A: What are some stereotypes you have experienced?


R: With this painting I'm doing, there are layers of words and certain images from magazines that I apply on with a medium or mod podge. The words are what we experience as an Asian, like you are really good at math, or worthy of praise. Different portrayals of over sexualized images of Asians when I see it, it’s overt and makes me question whether it furthers the stereotype. Beautiful skin. I had boyfriends that went on about my skin and they talk about how they love my skin because it’s like chocolate. There’s a difference between the words that are experienced on our skin, it’s thrown at us but it’s not what’s inside us. The clothes we wear are like our armor and you can’t put those words on me but then the words still get on our skin.


A: Do you consider yourself an atypical Asian?


R: I don’t know what typical is so that’s always been a big question mark, what is typical. Asian American people who I meet there is nothing typical about them.
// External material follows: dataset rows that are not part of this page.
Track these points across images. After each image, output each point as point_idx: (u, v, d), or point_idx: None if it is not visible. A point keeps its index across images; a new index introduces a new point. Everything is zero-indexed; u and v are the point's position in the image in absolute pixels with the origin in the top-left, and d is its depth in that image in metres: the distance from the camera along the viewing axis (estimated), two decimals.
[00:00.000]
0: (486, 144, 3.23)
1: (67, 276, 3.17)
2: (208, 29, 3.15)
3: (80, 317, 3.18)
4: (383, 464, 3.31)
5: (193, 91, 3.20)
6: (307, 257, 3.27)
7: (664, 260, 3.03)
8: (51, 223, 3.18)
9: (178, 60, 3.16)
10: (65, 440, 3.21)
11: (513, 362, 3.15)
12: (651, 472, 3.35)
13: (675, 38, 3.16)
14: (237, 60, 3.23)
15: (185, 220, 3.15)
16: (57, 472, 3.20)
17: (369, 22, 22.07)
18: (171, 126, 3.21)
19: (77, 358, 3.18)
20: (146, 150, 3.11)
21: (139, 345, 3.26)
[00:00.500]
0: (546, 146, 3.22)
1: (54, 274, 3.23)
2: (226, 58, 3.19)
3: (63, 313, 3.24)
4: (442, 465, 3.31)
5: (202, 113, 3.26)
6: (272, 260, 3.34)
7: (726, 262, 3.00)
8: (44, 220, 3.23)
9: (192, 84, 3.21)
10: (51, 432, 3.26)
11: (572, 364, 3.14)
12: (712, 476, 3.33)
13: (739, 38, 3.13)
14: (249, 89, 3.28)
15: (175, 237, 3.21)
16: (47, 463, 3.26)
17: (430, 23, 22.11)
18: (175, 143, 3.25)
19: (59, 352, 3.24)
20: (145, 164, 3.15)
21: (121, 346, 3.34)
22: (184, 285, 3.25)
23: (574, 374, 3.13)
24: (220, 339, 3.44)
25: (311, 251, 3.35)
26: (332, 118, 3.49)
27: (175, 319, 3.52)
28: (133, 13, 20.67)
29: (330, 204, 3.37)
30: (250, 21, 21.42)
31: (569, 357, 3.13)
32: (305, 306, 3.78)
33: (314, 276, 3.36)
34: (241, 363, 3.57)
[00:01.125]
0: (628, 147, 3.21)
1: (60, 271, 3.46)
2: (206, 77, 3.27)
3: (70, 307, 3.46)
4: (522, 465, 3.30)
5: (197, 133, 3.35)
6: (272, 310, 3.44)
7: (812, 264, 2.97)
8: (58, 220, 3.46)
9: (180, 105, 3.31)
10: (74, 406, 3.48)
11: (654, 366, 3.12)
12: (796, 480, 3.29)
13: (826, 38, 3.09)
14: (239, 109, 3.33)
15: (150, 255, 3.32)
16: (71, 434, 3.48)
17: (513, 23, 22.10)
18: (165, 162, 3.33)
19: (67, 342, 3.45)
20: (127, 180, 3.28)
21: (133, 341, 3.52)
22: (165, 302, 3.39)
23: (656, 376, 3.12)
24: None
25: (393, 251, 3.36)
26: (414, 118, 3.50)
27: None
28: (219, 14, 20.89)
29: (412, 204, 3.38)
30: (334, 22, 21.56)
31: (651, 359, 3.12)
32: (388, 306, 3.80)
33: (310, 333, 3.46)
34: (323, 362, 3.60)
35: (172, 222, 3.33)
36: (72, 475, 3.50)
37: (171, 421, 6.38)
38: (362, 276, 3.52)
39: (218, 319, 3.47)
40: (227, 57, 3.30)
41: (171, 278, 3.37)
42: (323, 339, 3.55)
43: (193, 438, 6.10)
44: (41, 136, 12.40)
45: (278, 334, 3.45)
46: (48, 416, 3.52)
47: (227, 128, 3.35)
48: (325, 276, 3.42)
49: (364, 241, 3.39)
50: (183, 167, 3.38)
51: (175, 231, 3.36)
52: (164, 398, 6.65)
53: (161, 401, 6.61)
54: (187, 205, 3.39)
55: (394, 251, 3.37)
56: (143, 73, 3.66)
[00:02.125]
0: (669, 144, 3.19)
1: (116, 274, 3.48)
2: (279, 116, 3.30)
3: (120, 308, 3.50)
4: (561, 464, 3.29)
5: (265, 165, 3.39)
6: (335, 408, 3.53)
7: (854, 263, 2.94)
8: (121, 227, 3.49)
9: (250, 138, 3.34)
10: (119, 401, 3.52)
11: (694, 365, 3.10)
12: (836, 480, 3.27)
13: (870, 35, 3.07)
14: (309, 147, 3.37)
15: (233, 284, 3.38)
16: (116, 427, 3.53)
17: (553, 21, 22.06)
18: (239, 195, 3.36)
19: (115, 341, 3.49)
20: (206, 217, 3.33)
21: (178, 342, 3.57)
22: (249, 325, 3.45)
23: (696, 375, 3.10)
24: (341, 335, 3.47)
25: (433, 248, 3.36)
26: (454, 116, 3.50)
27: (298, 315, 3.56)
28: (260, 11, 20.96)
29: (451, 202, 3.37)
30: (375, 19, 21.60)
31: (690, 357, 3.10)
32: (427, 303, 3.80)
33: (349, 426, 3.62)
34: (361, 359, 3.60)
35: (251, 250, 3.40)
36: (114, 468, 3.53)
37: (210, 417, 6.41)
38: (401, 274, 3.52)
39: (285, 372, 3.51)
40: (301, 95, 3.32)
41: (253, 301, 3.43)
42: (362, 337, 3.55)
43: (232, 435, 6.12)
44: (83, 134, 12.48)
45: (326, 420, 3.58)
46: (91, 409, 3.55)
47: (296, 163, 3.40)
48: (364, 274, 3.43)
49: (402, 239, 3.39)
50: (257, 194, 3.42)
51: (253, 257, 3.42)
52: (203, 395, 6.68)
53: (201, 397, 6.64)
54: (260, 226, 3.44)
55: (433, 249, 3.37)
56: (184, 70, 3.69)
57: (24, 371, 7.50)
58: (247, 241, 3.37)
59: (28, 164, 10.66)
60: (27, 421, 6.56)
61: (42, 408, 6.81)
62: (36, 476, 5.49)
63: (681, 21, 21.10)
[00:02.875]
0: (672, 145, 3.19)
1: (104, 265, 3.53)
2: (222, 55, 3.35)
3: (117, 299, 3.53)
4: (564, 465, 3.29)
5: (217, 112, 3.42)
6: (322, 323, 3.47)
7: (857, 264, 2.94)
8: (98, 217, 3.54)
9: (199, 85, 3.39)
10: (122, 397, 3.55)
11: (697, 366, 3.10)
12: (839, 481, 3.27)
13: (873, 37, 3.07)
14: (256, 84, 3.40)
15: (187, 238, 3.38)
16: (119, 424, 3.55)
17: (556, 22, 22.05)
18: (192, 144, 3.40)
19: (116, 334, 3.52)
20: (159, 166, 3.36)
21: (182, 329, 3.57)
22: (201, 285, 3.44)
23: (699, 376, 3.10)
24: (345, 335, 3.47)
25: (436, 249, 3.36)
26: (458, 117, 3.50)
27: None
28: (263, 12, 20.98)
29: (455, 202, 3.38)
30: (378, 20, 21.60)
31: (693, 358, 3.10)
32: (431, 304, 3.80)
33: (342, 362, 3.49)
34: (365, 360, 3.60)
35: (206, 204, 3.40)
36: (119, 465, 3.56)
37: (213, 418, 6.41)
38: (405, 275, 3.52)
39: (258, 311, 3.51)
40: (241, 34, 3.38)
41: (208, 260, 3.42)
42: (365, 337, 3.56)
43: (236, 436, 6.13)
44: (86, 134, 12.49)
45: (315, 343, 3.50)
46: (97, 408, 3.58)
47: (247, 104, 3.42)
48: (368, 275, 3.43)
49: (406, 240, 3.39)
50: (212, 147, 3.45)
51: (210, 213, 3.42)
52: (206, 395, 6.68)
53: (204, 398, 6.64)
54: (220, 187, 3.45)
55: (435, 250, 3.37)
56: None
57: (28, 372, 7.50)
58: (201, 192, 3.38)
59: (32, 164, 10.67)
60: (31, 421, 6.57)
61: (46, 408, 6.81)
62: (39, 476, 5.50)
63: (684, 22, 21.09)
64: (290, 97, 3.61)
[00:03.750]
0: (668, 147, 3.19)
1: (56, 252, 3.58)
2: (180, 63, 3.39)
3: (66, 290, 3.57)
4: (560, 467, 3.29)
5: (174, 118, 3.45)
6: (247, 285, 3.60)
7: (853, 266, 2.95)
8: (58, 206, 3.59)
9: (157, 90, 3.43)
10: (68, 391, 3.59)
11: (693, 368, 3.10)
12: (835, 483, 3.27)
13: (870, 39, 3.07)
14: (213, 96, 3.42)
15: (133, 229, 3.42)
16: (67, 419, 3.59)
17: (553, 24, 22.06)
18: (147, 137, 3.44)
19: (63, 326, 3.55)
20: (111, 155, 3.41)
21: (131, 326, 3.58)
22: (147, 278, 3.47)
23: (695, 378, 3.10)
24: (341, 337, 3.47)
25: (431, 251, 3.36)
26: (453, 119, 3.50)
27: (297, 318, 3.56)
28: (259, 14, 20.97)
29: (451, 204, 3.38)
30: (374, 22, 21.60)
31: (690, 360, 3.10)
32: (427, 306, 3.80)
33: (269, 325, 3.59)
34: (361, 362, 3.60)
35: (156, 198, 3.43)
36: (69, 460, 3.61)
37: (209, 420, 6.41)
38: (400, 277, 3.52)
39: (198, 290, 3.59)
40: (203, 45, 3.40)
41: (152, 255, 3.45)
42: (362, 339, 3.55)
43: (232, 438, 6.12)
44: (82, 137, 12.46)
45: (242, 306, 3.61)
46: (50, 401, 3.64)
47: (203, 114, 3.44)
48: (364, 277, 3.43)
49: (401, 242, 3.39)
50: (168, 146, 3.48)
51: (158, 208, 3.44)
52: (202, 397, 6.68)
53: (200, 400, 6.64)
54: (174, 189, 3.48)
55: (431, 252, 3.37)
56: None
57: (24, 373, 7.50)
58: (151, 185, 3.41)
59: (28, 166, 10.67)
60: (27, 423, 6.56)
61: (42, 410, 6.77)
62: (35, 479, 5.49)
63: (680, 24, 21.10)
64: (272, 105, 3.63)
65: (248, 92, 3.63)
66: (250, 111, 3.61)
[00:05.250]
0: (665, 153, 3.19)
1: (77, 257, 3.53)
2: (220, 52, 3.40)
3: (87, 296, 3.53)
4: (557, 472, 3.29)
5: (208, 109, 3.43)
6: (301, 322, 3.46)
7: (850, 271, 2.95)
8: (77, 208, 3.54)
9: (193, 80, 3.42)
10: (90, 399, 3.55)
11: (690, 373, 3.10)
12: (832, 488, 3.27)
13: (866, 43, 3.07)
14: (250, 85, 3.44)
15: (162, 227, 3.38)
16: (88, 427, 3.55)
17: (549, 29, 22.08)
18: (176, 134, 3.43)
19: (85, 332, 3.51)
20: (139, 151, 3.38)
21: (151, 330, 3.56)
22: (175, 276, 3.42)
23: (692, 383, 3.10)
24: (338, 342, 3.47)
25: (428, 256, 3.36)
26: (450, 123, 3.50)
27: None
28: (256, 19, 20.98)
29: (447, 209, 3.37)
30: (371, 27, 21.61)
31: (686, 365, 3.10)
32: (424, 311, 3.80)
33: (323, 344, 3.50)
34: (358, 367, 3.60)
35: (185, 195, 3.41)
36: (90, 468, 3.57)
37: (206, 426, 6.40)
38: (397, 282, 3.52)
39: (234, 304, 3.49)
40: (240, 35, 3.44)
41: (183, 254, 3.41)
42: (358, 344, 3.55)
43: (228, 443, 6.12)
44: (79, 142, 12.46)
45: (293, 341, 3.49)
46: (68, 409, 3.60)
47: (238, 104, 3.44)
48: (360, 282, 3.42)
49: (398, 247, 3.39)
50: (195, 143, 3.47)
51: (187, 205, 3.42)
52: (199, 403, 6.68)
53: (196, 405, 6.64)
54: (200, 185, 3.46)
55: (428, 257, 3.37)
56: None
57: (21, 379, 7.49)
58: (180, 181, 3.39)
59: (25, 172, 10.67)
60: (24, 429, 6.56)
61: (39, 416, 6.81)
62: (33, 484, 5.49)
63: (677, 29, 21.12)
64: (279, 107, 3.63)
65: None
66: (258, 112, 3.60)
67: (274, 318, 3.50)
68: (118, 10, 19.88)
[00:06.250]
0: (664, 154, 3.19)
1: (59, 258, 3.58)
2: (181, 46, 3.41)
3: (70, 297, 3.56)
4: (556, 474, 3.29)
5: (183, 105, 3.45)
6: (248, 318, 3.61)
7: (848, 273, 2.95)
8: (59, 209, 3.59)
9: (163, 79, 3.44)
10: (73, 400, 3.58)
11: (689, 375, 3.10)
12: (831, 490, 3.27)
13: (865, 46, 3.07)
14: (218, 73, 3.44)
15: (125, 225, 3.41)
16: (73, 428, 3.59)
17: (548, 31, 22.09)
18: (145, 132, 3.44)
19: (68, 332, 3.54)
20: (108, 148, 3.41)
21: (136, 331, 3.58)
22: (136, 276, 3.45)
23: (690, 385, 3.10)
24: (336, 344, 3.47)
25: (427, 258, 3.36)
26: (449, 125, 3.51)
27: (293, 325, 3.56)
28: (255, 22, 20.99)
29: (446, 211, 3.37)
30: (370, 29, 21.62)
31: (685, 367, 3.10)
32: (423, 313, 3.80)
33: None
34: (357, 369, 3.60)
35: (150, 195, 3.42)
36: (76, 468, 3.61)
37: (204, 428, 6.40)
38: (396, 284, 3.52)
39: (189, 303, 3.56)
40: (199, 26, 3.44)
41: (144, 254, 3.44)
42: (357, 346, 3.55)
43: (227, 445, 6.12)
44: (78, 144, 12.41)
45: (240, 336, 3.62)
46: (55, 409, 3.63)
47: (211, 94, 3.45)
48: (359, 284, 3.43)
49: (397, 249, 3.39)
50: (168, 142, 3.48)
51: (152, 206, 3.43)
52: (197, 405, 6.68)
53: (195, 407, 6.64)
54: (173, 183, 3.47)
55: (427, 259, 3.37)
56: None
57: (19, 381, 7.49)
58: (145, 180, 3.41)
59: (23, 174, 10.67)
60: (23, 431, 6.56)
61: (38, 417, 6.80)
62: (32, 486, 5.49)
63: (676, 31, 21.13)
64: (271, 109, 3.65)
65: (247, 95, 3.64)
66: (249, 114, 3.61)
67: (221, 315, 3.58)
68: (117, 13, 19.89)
A Chinese American friend of mine, we have similar experiences but are also different. Who’s to say what is typical or not? I see my Asian friends just for who they are as a person. Of course it’s important to acknowledge their background but I don’t consciously think about them being Asian.


A: What message do you want to impart to others about Asians?


R: That maybe they shouldn’t think so hard. There shouldn’t be any label or any need to categorize or stereotype.